#### OPDRACHTEN
A. Zoek in de records elke regel waarin het woord "instrument" staat en schrijf die regels over.
B. Zet de resoluties van 22 september 1628 alstublieft voort, aansluitend op de laatste zin.

=== BRONTEKST ===

22 - 09 - 1628
Presentielijst:
Gelderland: |
|
Holland: |
|
Zeeland: |
|
Utrecht: |
|
Friesland: |
|
Overijssel: |
|
Groningen: |
|
Resoluties:
1
Pabo Broersema en de syndicus
Scato
Gockinga, afgevaardigden van de Ommelanden, compareren.
Krachtens hun door de jonkers, hoofdelingen, eigenerfden en
gevolmachtigden opgestelde credentiebrief d.d. Groningen 14 aug.
dienen zij een propositie in.1
Schaffer vraagt of de afgevaardigden van de stad
Groningen over deze propositie voor HHM met die
van de
Ommelanden
in discussie mogen
treden.
HHM nemen hierover geen besluit.
2
HHM nemen geen besluit over een brief van de gezanten in
Frankrijk d.d. Parijs 8 september.

=== WEERGEGEVEN GEGEVENS ===

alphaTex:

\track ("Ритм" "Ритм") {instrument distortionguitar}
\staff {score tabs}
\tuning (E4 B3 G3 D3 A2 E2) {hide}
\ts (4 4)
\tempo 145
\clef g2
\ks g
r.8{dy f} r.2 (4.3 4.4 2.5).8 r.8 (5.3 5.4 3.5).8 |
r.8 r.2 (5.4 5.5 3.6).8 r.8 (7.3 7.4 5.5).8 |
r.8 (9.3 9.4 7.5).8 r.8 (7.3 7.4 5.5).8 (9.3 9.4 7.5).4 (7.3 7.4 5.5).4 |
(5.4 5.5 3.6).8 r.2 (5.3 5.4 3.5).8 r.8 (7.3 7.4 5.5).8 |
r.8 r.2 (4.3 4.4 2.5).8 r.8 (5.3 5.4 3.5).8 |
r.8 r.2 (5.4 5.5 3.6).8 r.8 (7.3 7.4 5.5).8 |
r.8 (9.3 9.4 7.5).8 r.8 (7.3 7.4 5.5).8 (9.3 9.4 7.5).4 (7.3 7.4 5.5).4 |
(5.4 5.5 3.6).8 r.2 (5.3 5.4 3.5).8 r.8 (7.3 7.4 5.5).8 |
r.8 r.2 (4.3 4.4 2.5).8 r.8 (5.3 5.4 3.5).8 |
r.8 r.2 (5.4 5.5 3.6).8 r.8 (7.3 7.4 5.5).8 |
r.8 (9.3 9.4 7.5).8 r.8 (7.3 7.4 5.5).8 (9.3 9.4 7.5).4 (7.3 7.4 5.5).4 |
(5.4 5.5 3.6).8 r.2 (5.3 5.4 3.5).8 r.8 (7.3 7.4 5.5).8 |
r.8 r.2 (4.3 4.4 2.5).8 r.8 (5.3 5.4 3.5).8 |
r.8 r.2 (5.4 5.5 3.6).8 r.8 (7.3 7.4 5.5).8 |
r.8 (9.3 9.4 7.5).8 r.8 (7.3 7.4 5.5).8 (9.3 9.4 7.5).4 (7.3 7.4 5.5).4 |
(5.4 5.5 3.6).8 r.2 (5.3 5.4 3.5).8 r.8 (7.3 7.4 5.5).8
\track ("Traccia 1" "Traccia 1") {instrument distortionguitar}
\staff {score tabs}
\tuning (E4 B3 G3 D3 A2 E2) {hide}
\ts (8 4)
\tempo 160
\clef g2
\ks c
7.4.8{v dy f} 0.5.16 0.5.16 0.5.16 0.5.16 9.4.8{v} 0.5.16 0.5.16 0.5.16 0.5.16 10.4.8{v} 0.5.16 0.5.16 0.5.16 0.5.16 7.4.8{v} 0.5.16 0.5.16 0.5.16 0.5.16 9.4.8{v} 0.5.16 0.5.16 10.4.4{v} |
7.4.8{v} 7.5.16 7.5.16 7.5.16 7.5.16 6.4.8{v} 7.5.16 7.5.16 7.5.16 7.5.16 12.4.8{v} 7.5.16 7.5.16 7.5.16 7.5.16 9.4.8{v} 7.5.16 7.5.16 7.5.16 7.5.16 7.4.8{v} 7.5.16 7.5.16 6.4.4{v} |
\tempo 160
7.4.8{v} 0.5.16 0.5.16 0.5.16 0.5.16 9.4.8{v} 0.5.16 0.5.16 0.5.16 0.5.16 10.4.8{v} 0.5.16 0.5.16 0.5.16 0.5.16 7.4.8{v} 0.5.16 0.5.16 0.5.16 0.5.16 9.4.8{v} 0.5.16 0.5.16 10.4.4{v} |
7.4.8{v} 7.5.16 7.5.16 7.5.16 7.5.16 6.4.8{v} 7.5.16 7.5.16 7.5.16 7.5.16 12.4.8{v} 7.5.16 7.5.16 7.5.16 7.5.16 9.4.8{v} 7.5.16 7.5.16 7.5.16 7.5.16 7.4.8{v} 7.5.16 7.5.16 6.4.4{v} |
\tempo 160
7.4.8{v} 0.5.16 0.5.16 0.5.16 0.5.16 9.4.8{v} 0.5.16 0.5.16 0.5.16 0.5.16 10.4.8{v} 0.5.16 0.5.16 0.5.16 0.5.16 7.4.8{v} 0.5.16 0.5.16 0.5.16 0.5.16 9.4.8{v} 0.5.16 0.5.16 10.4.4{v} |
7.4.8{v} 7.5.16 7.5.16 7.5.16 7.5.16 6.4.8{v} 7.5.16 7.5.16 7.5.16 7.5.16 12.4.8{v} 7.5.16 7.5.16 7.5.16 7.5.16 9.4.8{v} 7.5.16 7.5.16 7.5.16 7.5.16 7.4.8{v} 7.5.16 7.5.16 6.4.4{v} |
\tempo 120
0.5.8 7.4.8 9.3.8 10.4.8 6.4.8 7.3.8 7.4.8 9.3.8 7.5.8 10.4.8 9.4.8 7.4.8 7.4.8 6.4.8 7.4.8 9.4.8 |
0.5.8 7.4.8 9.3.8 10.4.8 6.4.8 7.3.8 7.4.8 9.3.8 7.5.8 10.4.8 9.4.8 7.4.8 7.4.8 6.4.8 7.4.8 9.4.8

===

#### ANTWOORDEN
A.
\track ("Ритм" "Ритм") {instrument distortionguitar}
\track ("Traccia 1" "Traccia 1") {instrument distortionguitar}

B.
3
Secretaris
Huygens compareert en bericht dat de RvS de brief van de
heer van Dyden, commandant te
Emmerik [Emmerich],
inzake de arrestatie van de keizerlijke en (keur)vorstelijke
commissarissen heeft onderzocht. De Raad adviseert de commandant te
schrijven
dat deze goed werk heeft geleverd, maar niettemin de commissarissen
moet vrijlaten. Hij mag hun niet laten merken dat HHM hebben
ingestemd
met hun aanhouding of dat zij hem opdracht hebben gegeven hen
vrij
te laten.
HHM nemen dit advies over.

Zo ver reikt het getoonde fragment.